Neural Exponential Stabilization of Control-affine Nonlinear Systems
Muhammad Zakwan, Liang Xu, Giancarlo Ferrari-Trecate
TL;DR
This work addresses the problem of achieving exponential stabilization for control-affine nonlinear systems with certifiable safety certificates. It develops a co-synthesis framework that learns both a neural controller and a Neural Contraction Metric (NCM) within the Control Contraction Metrics (CCM) theory, transforming the intractable infinite-dimensional CCM conditions into tractable finite inequalities via element-wise bounds. A novel free Parametrization of NCMs ensures positive definiteness and PDE-satisfaction by design, while contraction-enforcing regularizers based on the Gershgorin disk theorem enable stable closed-loop behavior; when training loss vanishes, formal verification of the learned NCM and stabilization is guaranteed. The method scales to high-dimensional systems, demonstrated by experiments on set-point stabilization and region-of-attraction expansion, including pendulum benchmarks and an under-actuated system with pre-stabilization, showing that the NN controller can achieve exponential convergence and enlarge the ROC. Overall, the paper provides a practical, scalable framework for neural certificates in nonlinear control with rigorous guarantees and verifiable contraction properties.
Abstract
This paper proposes a novel learning-based approach for achieving exponential stabilization of nonlinear control-affine systems. We leverage the Control Contraction Metrics (CCMs) framework to co-synthesize Neural Contraction Metrics (NCMs) and Neural Network (NN) controllers.

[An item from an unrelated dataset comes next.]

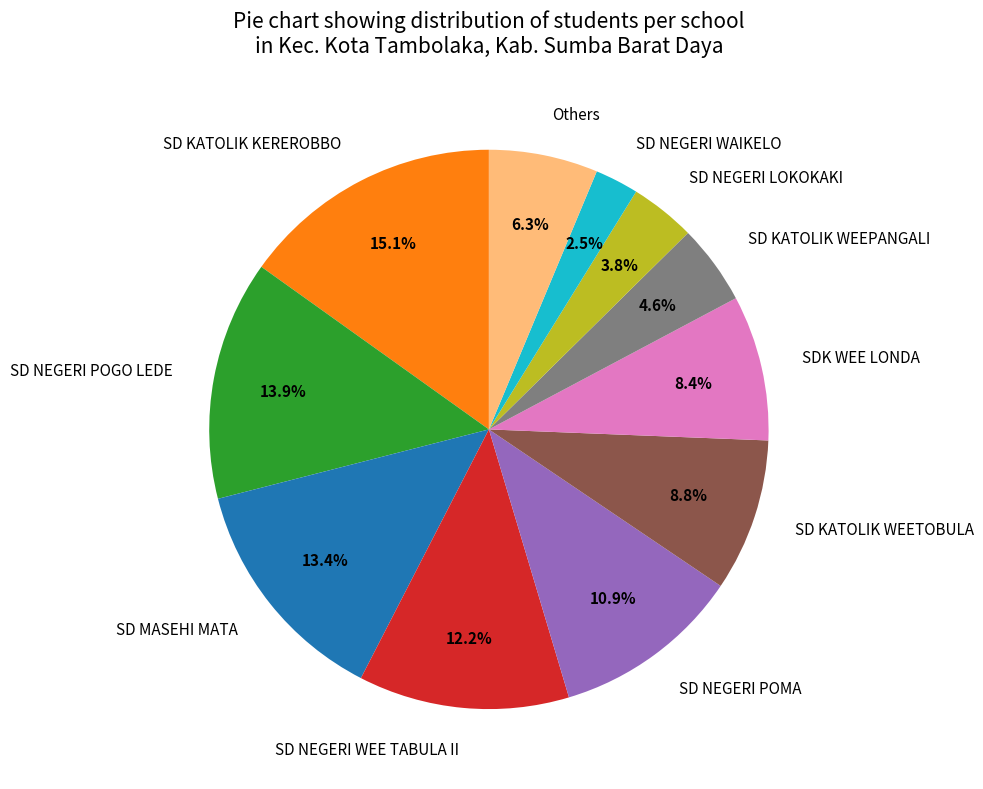

To the nearest percent, what is the average slice percentage?

9%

First, we transform the infinite-dimensional semi-definite program (SDP) for CCM computation into a tractable inequality feasibility problem using element-wise bounds of matrix-valued functions. The terms in the inequality can be efficiently computed by our novel algorithms. Second, we propose a free parametrization of NCMs guaranteeing positive definiteness and the satisfaction of a partial differential equation, regardless of trainable parameters. Third, this parametrization and the inequality condition enable the design of contractivity-enforcing regularizers, which can be incorporated while designing the NN controller for exponential stabilization of the underlying nonlinear systems. Furthermore, when the training loss goes to zero, we provide formal guarantees on verification of the NCM and the exponentional stabilization under the NN controller. Finally, we validate our method through benchmark experiments on set-point stabilization and increasing the region of attraction of a locally pre-stabilized closed-loop system.